8th wonderland

Quelques internautes qui occupent des fonctions-clés (journaliste, traductrice, responsable informatique dans des services secrets...) dans plusieurs pays, qui sont membres d'un réseau social très privé. Lequel leur permet de tchater, et de monter progressivement des actions communes très politiques, au point de devenir progressivement un contre-pouvoir, et même, un pays virtuel... Avec le même désir d'améliorer le monde, de ne plus subir l'actualité sans pouvoir réagir, elles créent le premier pays virtuel. Chaque semaine, tous ses habitants votent par référendum une motion différente.

C'est la trame de 8th Wonderland ("la 8ème merveille du monde"), un premier film indé français, réalisé par Nicolas Alberny et Jean Mach, sorti il y a une quinzaine de jours. Certes, ce film de politique-fiction high-tech souffre d'incohérences dans le scénario, et de concepts pas toujours suffisamment aboutis. Il n'empêche, cette mise en pratique du concept de cyberdémocratie est assez vertigineuse, car finalement pas si irréaliste que cela.

Cyberdémocratie

Une communauté d'internautes du monde entier pourrait-elle acquérir une influence sur l'ordre mondial actuel, en contestant des décisions politiques et économiques des États? A tout moment, 24 heures sur 24, ses internautes se parlent constamment entre eux.

Avec pour outils des motions et votes au suffrage universel organisés en temps réel, ou encore un impôt symbolique mais suffisant pour mettre au point des opérations politiques, 8th Wonderland, une sorte de méga-intranet, esquisse-t-il un système alternatif de gestion politique décentralisé ? C'est la thèse (révolutionnaire ?) que laisse entrevoir ce film.

Les tchats sont représentés à l'écran devant un tourbillon d'images des internautes-membres. Pour cela, la production a recouru à une interface en 3D : un carrousel de vidéos qui s’adressent les unes aux autres, souligne Jean-Noël Lafargue dans ce billet très documenté.

Malins, les producteurs ont creusé la mise en abyme en assurant plusieurs relais en ligne pour ce nouveau monde virtuel : doté de son site bien sûr, 8th Wonderland a aussi sa page Facebook, son fil Twitter, et même des mails envoyés par son ambassadeur David aux "citoyens" de 8th Wonderland.

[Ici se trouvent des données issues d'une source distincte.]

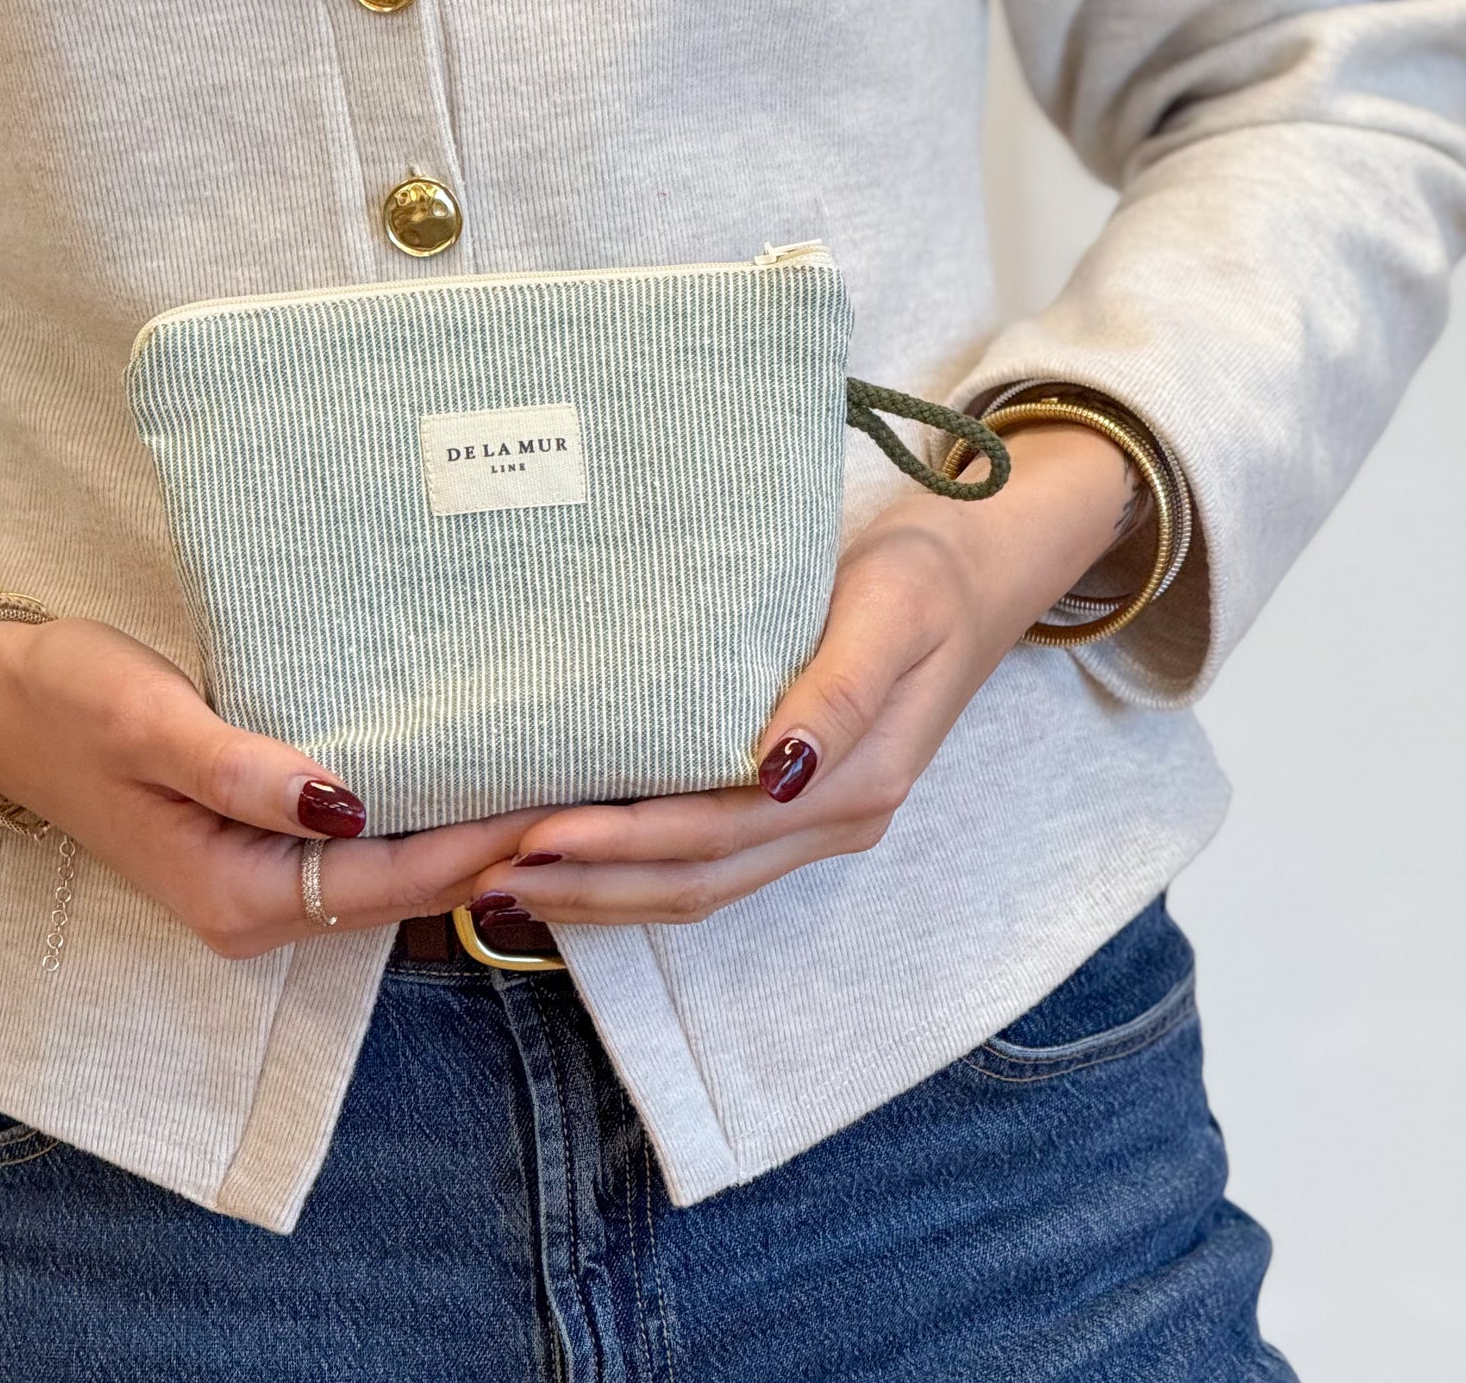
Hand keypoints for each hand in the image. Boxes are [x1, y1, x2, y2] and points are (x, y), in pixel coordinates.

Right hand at [0, 613, 540, 958]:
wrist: (4, 708)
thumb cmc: (71, 706)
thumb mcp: (151, 728)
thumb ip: (243, 771)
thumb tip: (341, 803)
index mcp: (237, 895)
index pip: (395, 881)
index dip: (484, 847)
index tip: (566, 806)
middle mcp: (260, 907)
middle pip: (411, 887)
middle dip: (500, 848)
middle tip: (594, 792)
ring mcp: (265, 883)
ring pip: (396, 870)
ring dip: (471, 834)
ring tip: (559, 782)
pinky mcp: (265, 845)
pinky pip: (368, 844)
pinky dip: (426, 817)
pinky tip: (475, 774)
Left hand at [460, 422, 1156, 931]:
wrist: (979, 573)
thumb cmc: (925, 578)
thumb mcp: (891, 612)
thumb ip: (838, 692)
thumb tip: (778, 769)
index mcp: (856, 781)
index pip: (715, 833)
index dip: (622, 845)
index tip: (534, 837)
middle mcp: (832, 820)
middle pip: (695, 880)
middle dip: (590, 886)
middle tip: (486, 878)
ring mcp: (816, 821)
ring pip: (697, 886)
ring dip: (603, 893)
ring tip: (506, 885)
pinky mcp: (797, 805)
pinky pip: (709, 860)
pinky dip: (637, 870)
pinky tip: (576, 859)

Les Yes Men, Facebook, Wikileaks pour modèles

La story de ce film n'est pas sans évoquer l'univers des Yes Men, ces potaches très radicaux qui utilisent le canular (et internet pour média) pour montrer les insuffisances des grandes sociétés capitalistes. Les premières actions des citoyens de 8th Wonderland rappellent cet esprit potache anar: avec l’installation de distributeurs de préservatifs dans les églises de la cité du Vatican, ou encore l’édition d’une bible darwiniste.

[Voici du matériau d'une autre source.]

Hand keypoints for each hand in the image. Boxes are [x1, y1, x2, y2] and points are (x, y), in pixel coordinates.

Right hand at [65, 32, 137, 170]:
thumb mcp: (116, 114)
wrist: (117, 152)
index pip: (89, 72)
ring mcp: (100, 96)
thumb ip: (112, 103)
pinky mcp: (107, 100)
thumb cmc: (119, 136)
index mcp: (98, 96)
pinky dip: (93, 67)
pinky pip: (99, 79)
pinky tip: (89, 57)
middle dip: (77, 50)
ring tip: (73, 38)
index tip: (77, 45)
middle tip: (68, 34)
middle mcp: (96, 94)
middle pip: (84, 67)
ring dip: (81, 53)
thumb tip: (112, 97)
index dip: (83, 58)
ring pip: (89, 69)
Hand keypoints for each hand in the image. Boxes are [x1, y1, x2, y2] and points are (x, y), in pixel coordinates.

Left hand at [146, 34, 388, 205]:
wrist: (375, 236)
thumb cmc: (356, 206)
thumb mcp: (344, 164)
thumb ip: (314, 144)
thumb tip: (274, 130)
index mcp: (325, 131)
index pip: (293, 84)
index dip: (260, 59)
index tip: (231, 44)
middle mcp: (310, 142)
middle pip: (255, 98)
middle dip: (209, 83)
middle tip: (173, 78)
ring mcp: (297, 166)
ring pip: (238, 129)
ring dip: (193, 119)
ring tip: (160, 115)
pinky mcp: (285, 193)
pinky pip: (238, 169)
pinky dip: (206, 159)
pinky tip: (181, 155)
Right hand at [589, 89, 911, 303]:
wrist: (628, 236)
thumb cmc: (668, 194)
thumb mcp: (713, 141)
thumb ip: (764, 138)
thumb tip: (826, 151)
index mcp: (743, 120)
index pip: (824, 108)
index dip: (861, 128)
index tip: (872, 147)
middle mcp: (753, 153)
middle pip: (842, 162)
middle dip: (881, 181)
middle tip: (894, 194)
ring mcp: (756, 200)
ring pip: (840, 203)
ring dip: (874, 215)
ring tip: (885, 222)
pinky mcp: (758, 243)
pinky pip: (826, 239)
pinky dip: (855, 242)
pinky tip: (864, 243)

Mais 8th Wonderland - filmé en 2007, le détail est important - rappelle aussi de manière un peu vertigineuse Facebook... Qui, après tout, constitue une communauté en soi, avec ses rites, ses codes, ses groupes... Il y a même eu un éphémère président-fantoche autoproclamé en septembre 2007, un certain Arash Derambarsh, auquel les médias ont cru un temps... Comme dans 8th Wonderland

Ou encore, il évoque furieusement WikiLeaks, un site d'analyse politique et sociétale, sécurisé, qui vise à rendre visibles des fuites d'informations, notamment des "régimes d'oppression en Asie, aux États-Unis, l'ancien bloc soviétique, l'Afrique subsaharienne et le Moyen-Orient", tout en protégeant ses sources.